# PM-45-PDF powered head lift conversion



## mskobier (Jul 4, 2013)

All,
    I stated in a different thread that I was in the process of adding a powered head lift motor to my PM-45-PDF. I thought it would be better to not hijack the other thread so I started a new one. Here is a link to the original post, and pictures of where I am currently at in the conversion.

http://www.hobby-machinist.com/show...ving-the-head-height-crank-to-the-front/page2

Due to it being over 100 degrees in my area, and that my garage was way too hot to spend as much time as I would have liked working on the project, I did not get the mounting brackets finished last weekend. The temp finally broke, and I was able to get the brackets finished. So here are some pictures of where I am at in the conversion.

All that's left for the mechanical mods is to cut the keyway in the Z axis lead screw, bore out the lovejoy coupling for the lead screw, mount the lovejoy on the lead screw, reinstall the lead screw. Position the motor, and drill the mounting holes on the top of the column.

Yes, the counter sink hole in one of the corners of the mounting plate is a mistake. It was very late and I was tired. Fortunately, I caught it before I finished sinking it. I thought about making a new plate, but decided since it would be facing the column, not visible, and did not affect the strength of the mount to any great extent, I decided against making a new plate.

▶ _Available data_
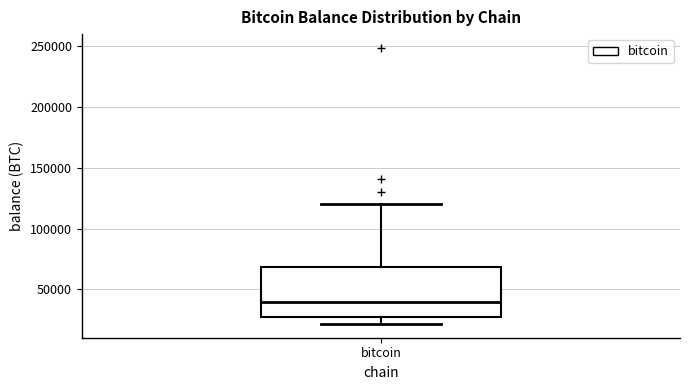

Read this box plot against the y-axis: the position of the median line, the range covered by the box, and the ends of both whiskers. The values are not printed on the chart, so give them approximately, as read against the axis.

median 40000, box 30000 to 70000, whiskers 20000 to 120000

▶ _Prompt 1_
In the post about the PM-45-PDF head lift conversion, what kept the author from finishing the mounting brackets the previous weekend?
▶ _Prompt 2_
Continue the post about the PM-45-PDF powered head lift conversion from where it stops, keeping the same first-person forum style.

▶ _Answer box 1_
Temperatures over 100 degrees made the garage too hot to work in for long.

▶ _Answer box 2_
Next comes the electrical mods. This is probably the most difficult part of the conversion. There are two ways to do the wiring. Since the lift motor is a 120v AC motor, I need to be able to provide 120v to the motor. The mill comes wired 240v AC three wire. That means two hot legs and a ground. I either have to provide a separate 120v AC power cord for the lift motor, or modify the mills wiring to use 240v AC 4 wire. Which is two hot legs, a common, and a ground. Since I do not want to mess with the factory wiring, I will be installing a 8"x6"x4" NEMAa box on the rear of the mill where I will bring in the 240v AC four wire, then break out the two hot legs and a ground to power the mills factory electrics. Then I will tap off 120v AC from the 4 wire to power the lift head. I will also be installing a couple of receptacles in the sides of the NEMA box to provide power to the powered cross feed. I got that idea from another post on this forum.(thanks sanddan!) 

I figured out that I can reverse the motor by using a 4PDT center off toggle switch. The switch I purchased is a center off, spring loaded on on. The spring returns the switch to the off position when I release it. I will need to provide 6 wires to the switch. Two of the wires provide the power, the remaining four take care of providing power to the motor and reversing motor direction. I had to order a new NEMA box since I did not have one of suitable size for this project. Hopefully early next week the box will be in and I can install the electrical.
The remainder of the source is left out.